● DOCUMENT EXCERPT
######
'People don't believe that a 15-year-old girl subjected to sexual intercourse within a marriage is a victim of rape.'

Key Points
- 'A lot of people believe that a girl should be married off at the earliest because they attach virtues like virginity, chastity.'
- Poverty, lack of education and child marriages form a vicious circle.
- Child marriages are rampant in Bihar, West Bengal, Jharkhand, Uttar Pradesh, Madhya Pradesh, Rajasthan.
Child marriages in India are as high as 23.3%.
The state that tops the chart is Jharkhand with 32.2%.
Working relentlessly to stop child marriages is Just Rights for Children founded by child rights activist Bhuwan Ribhu.
Just Rights for Children has a network of over 250 civil society organisations operating in 458 districts across 28 states in India.
Just Rights for Children has stopped 474,951 child marriages from 2023 to 2026.
"If a child is subjected to sexual intercourse in a marriage, it is treated as child rape under POCSO," Mr. Ribhu tells Rediff's Shobha Warrier.
The prevalence of child marriages in India is shockingly high at 23.3%.
Why do child marriages happen in India even today? Is it poverty or lack of awareness?
I think it is a combination of 3-4 factors working simultaneously.
The first is the social acceptance of child marriages, and also looking at child marriages from the lens of patriarchy, in the sense that a girl is a burden on the family so she has to be send away as early as possible.
The second factor is a lot of people believe that a girl should be married off at the earliest because they attach virtues like virginity, chastity and things like that to their own family honour.
The third factor is that once a girl reaches the age of 14, she is denied education. As you know, education is free and compulsory only till 14. A family prefers to spend money on the education of a boy rather than a girl as they believe that a girl is paraya dhan!
So, after 14, a girl has to sit at home, and not study.
In the case of Muslims, as per the Muslim Personal law, a girl has to be married off once she reaches the age of puberty which gives a kind of social sanction to child marriages. So, a lot of people believe that it is permitted in their religion, but it is not so.
######
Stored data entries
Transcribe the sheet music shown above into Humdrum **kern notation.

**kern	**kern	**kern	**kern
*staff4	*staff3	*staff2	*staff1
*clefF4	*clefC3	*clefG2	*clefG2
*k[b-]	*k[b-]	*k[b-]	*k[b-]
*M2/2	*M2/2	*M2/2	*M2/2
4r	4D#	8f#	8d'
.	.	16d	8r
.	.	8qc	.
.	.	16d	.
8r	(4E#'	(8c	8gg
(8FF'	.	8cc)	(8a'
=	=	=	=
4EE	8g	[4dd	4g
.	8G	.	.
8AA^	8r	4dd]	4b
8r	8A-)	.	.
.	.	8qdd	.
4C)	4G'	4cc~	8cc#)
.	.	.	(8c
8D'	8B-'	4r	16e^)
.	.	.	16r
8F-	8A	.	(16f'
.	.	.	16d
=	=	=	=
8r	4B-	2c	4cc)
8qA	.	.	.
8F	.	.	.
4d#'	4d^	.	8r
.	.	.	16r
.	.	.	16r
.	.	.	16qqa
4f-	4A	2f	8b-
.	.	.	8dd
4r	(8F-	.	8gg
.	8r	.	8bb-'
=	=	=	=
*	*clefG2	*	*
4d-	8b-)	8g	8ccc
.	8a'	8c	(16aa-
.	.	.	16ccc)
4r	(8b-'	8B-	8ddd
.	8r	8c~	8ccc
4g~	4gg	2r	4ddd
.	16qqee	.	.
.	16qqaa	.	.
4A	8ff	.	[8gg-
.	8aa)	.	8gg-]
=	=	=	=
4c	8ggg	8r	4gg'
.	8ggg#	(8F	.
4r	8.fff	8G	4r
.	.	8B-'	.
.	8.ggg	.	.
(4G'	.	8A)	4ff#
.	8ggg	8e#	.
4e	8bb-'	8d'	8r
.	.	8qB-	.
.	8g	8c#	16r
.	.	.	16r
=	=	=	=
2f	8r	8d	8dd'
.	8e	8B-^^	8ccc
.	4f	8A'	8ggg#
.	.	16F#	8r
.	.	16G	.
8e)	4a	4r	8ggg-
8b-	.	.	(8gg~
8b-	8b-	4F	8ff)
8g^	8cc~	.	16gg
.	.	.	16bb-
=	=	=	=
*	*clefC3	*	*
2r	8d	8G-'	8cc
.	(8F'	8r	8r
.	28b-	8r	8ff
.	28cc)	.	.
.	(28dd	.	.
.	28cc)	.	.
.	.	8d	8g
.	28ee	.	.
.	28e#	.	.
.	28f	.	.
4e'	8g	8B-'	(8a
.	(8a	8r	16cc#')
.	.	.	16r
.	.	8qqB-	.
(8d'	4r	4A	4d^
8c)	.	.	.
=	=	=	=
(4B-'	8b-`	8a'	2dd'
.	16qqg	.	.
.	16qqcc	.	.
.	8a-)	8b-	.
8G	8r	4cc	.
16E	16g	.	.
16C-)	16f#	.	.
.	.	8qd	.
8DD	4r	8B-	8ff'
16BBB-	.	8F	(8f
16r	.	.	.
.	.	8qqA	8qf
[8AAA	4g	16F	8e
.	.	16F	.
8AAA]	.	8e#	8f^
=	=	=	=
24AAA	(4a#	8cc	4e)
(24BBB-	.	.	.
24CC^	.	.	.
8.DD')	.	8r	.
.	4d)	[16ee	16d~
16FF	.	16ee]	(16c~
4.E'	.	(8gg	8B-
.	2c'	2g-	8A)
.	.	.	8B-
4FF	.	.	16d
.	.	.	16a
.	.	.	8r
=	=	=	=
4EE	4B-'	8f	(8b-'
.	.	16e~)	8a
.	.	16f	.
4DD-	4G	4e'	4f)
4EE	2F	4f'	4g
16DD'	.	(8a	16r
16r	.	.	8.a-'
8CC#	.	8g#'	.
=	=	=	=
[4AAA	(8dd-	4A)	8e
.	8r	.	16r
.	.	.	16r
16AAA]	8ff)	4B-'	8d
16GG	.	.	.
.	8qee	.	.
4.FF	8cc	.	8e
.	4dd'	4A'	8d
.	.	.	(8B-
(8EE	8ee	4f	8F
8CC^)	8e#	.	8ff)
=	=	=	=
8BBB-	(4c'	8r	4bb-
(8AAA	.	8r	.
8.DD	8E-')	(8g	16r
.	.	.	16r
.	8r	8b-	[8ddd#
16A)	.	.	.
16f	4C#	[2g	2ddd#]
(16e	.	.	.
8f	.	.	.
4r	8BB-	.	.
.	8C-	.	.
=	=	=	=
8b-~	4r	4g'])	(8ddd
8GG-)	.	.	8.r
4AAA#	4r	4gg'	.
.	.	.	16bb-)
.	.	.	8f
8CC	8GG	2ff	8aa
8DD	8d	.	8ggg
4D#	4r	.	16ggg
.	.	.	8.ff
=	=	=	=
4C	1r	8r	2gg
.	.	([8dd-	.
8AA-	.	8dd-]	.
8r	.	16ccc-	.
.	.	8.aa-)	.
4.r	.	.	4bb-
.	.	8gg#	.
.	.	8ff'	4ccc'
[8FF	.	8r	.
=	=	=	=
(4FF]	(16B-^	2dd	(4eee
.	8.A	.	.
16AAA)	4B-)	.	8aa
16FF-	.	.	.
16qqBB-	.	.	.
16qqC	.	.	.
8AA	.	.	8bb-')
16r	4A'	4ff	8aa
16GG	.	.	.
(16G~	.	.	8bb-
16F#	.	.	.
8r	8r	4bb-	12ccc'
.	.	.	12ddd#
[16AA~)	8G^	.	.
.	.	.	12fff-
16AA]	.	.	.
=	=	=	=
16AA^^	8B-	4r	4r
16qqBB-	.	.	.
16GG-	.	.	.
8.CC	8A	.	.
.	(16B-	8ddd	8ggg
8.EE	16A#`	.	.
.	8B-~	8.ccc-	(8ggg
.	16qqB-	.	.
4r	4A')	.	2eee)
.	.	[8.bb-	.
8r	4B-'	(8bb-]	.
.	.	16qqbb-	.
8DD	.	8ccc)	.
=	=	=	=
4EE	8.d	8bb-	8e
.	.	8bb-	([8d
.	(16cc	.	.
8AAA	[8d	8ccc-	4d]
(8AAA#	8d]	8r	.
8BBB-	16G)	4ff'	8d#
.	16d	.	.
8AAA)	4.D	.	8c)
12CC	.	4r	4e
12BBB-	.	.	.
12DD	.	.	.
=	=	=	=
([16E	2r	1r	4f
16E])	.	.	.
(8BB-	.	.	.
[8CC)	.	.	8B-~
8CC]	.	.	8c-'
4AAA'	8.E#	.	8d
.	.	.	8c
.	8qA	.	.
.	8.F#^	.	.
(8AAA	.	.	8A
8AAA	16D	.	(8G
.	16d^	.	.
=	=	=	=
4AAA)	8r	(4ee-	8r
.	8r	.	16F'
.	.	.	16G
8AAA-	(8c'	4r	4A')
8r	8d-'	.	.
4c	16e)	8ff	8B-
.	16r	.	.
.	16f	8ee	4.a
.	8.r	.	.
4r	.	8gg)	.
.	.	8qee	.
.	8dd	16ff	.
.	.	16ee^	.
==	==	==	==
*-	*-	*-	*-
######
● TASKS TO COMPLETE
1/ List the states that the interview on child marriage in India names as places where child marriages are rampant.
2/ Carry on the interview on child marriage in India, picking up right after its final sentence.

● TASK-BY-TASK RESULTS
1/ Bihar, West Bengal, Jharkhand, Uttar Pradesh, Madhya Pradesh, Rajasthan

2/
Now, I will talk about the most important factor. As a society, we have not realised that child marriage is nothing but child rape, and that it is a crime.
The main reason is, people don't look at child marriages from the lens of crime.
They do not believe that a 15-year-old girl subjected to sexual intercourse within a marriage is a victim of rape.
Of course, there is poverty. And poverty means ignorance.
Poverty, lack of education and child marriages form a vicious circle.
So, a girl getting married at the age of 13, 14 or 15 is subjected to all sorts of abuse.
She loses children and develops health issues. Thus she becomes a burden on society.
Also, as she doesn't have any skill, she doesn't participate in the economic workforce of the nation.
The tragedy is, her own daughter also will be subjected to the same fate tomorrow.
'Till recently, child marriage was not perceived as a crime or as a criminal issue'

Does that mean patriarchy and poverty are two of the main reasons?
I would say lack of enforcement of the law, and lack of understanding of the law are the main reasons.
If the law was enforced, then the awareness would increase automatically.
So, lack of awareness which is a direct result of lack of enforcement is the main reason.
Then comes patriarchy.
I would say, not having access to education till 18 is the next reason.
I would put poverty as the last reason.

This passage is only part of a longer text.